Türkiye Cumhuriyeti’nin kurulmasından sonra 1925’te çıkarılan bir kanun ile tekke ve zaviyeler kapatıldı. Bu kanunlar her ne kadar ‘laik ve modern’ eğitim sistemine geçiş olarak lanse edilse de özünde Kurdistan’da asimilasyon sürecini başlatmaktı. Bu süreç, Kurdistan’da Kürt topluluklarının geleneksel eğitim ve inançlarını yaşattıkları yerlerin kapatılması ve dini pratiklerini yaşadıkları mekanların yasaklanması ile sonuçlandı. Türkleştirme politikaları esasına uygun şekilde Diyanet Başkanlığına bağlı dini kurumların Kurdistan’da yaygınlaşması süreci başlatıldı. Kürtlerin özgürlük için verdiği mücadelenin yenilgiyle sonuçlanması ise asimilasyonun derinleşmesini beraberinde getirdi. Bu süreç Kurdistan’da hem Şafii hem de Alevi Kürtler açısından asimilasyon sürecini kurumsallaştıran etkiler yarattı. Kurdistan’da yaratılan inançsal çelişki süreçleri, cumhuriyetin kuruluşuyla birlikte dini kimlikleri ve farklılıkların tümü Türkleştirme politikalarına dönüştürüldü.

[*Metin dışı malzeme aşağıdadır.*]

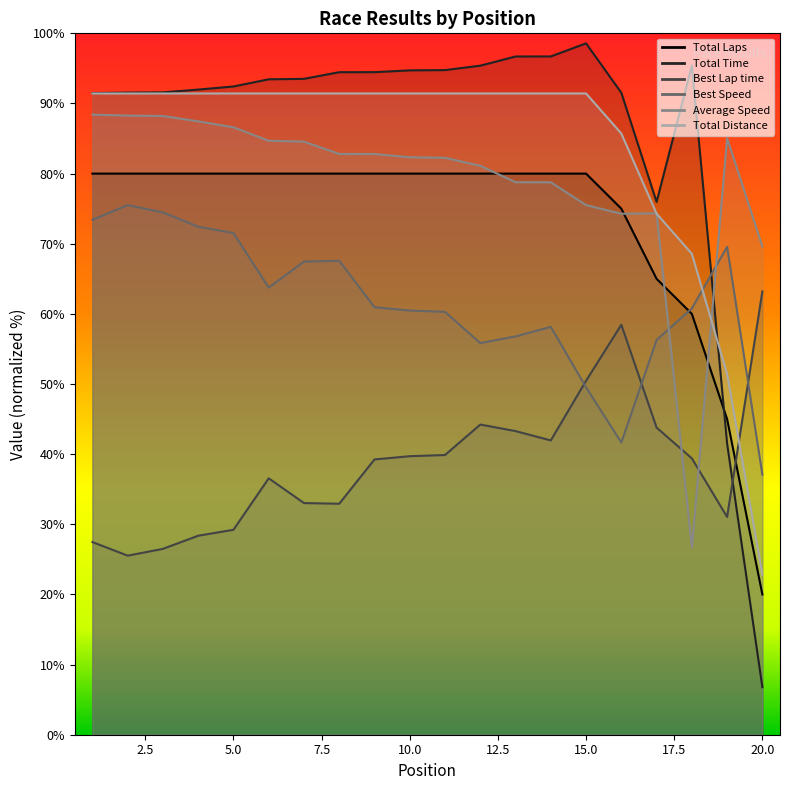

What is the sum of all Total Distance values?

1674.3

Cumhuriyetin kuruluş aşamalarında 1925’te Şêx Saîd önderliğinde gelişen Kürt Ulusal Mücadelesi sürecinde, Alevilere yönelik olumlu politikaların sinyalleri verildi. Bu dönemde devletin asıl hedefi olan Sünni Kürtler üzerinde baskılar yoğunlaşırken, Kürt Aleviler bir nebze bunun dışında tutuldu. Bu durum uzun sürmedi. Şêx Saîd ve Agirî direnişlerinin bastırılmasından sonra devletin yönü değişti. Kürt Aleviler daha açık hedef geline getirildi. Kürt Alevileri marjinal ve sapkın bir inanç olarak topluma lanse ederek katliamların psikolojik altyapısı hazırlandı.

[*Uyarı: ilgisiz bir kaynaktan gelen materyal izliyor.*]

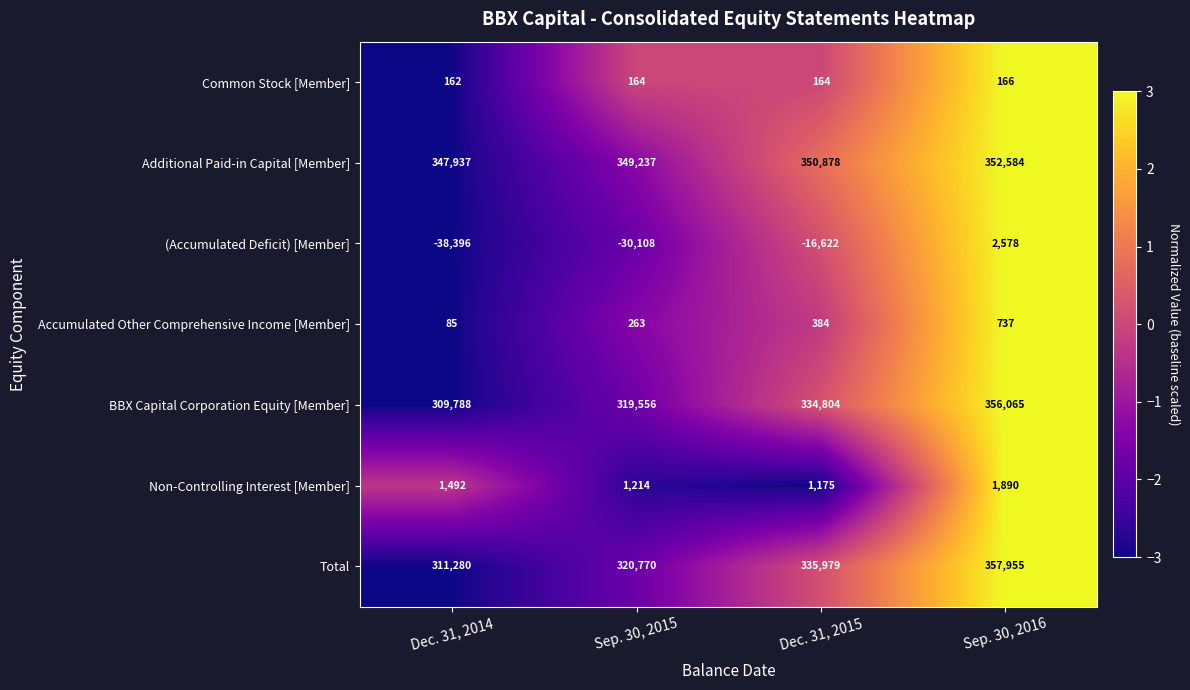

How many categories are shown in the chart?

4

Kurdistan’da kurumsallaşma aşamasında olan Diyanet merkezli yürütülen propagandalarda Kürt Aleviliğine yönelik inançsal ve mekânsal baskınlar arttı. Aynı merkezde Türkleştirme amaçlı yürütülen bu propaganda, Cumhuriyet’in Kürtleri topyekun yok etme projesi olarak devreye girdi. Birlikten yoksun inanç temelinde derin ayrışma içinde olan Kürt Sünni ve Alevi toplulukları, devletin kırım politikasından tarihin en büyük katliamlarına maruz kalacaktı. Alevi Kürtler, hem dini hem de etnik kimliklerinden dolayı cumhuriyet döneminde tarihin en büyük baskılarına maruz kalmıştır.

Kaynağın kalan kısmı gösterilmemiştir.